WHAT YOU WILL DO
Read the records that follow and state how many lines hold "proprietà", adding nothing else.

SOURCE DATA
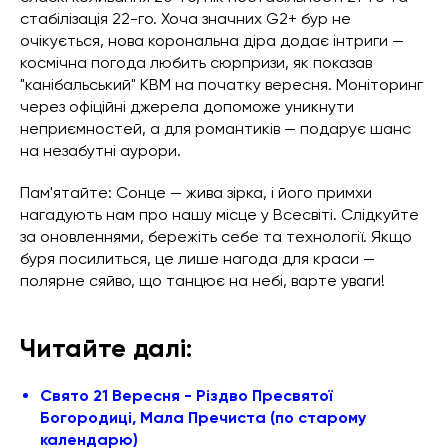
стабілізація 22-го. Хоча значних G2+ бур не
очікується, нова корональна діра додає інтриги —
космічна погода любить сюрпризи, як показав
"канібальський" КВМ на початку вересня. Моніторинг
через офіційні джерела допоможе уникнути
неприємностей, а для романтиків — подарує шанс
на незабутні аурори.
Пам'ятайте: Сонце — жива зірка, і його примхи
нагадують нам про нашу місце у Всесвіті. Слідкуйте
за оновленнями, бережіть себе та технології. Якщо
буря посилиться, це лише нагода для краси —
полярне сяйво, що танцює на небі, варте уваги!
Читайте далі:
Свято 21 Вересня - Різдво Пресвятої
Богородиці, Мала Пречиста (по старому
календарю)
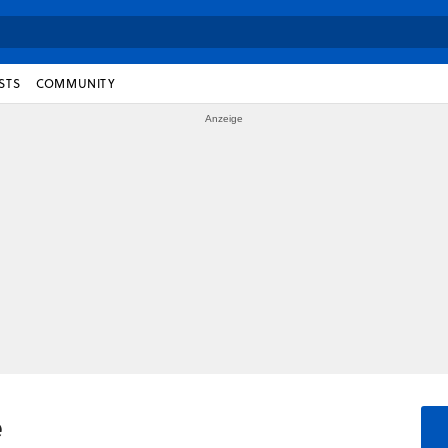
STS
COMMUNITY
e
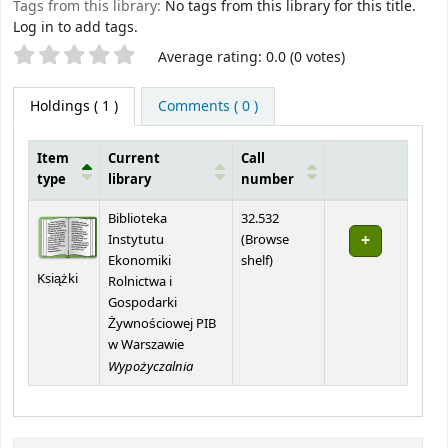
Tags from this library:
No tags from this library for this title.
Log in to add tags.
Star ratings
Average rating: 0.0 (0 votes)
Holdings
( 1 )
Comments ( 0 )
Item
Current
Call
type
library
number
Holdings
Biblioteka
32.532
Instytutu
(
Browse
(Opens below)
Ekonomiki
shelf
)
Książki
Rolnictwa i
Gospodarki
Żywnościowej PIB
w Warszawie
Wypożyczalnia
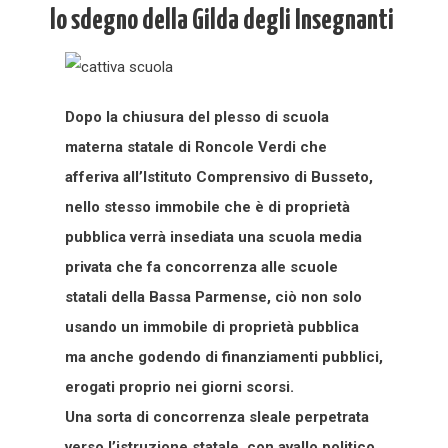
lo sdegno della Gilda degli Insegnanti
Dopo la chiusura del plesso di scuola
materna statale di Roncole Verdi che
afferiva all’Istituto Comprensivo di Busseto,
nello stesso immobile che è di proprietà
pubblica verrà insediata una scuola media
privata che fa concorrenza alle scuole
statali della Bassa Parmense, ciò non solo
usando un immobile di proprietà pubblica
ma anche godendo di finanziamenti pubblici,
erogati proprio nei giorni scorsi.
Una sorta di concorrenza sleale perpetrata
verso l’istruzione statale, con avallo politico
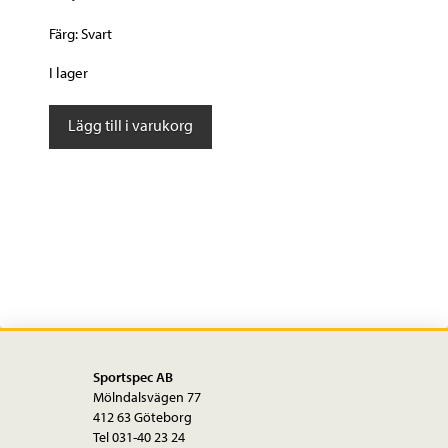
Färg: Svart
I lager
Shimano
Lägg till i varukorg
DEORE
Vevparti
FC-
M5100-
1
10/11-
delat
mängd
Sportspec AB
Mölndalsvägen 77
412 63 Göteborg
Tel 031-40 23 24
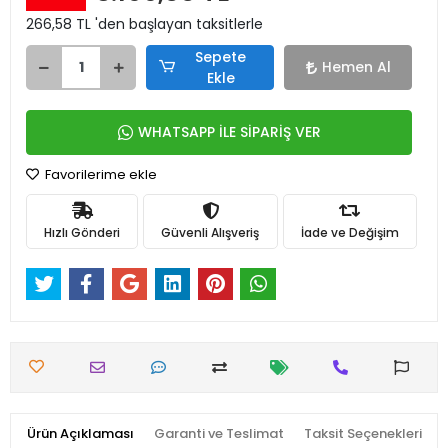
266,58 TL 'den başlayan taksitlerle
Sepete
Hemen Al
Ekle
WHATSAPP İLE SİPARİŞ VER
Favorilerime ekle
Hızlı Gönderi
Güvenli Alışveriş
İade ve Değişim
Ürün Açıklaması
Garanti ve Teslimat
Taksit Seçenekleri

--

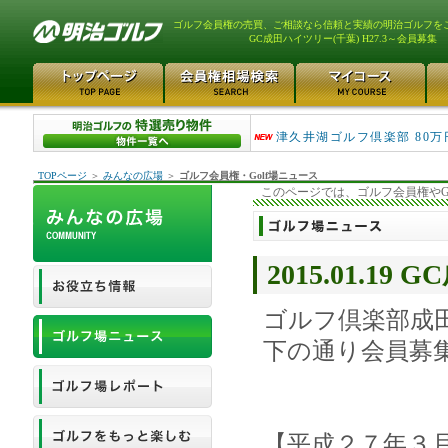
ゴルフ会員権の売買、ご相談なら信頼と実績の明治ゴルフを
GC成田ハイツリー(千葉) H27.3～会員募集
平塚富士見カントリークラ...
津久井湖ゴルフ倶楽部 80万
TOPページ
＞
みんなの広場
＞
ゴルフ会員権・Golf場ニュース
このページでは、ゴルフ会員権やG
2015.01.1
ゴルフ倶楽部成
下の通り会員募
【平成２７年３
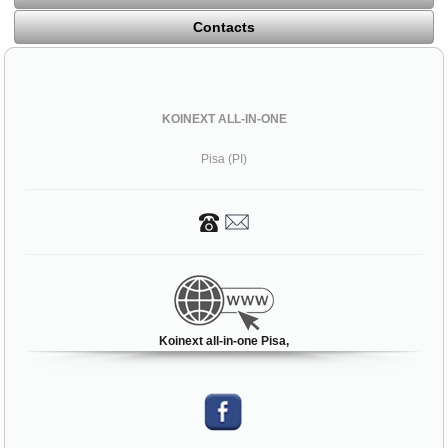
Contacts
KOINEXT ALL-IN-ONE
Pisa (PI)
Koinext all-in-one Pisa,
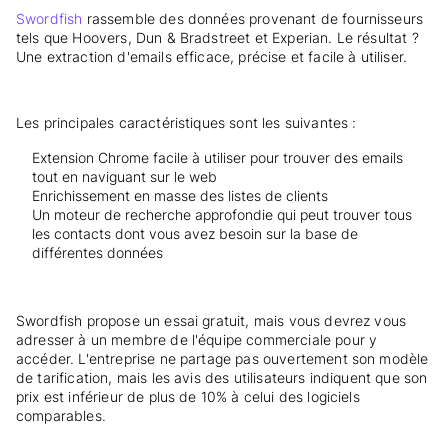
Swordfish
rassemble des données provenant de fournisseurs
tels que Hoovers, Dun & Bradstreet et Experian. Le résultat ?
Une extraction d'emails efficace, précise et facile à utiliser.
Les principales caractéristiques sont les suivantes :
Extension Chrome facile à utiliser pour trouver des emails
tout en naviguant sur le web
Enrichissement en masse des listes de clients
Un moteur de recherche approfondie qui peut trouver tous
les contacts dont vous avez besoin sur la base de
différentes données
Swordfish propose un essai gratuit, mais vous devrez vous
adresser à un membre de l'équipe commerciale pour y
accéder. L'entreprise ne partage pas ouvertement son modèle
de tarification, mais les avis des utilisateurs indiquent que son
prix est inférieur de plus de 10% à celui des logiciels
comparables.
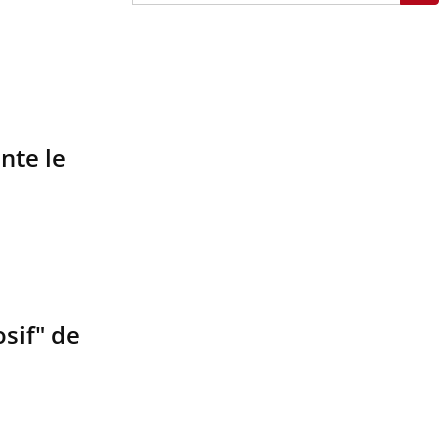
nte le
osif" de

...

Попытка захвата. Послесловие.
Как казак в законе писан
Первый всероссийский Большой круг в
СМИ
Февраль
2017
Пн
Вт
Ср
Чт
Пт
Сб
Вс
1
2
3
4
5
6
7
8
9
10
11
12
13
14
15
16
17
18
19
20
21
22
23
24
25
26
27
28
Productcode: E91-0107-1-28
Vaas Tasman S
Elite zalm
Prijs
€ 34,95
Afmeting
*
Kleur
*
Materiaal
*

SOLUTION FOR THIS TASK
2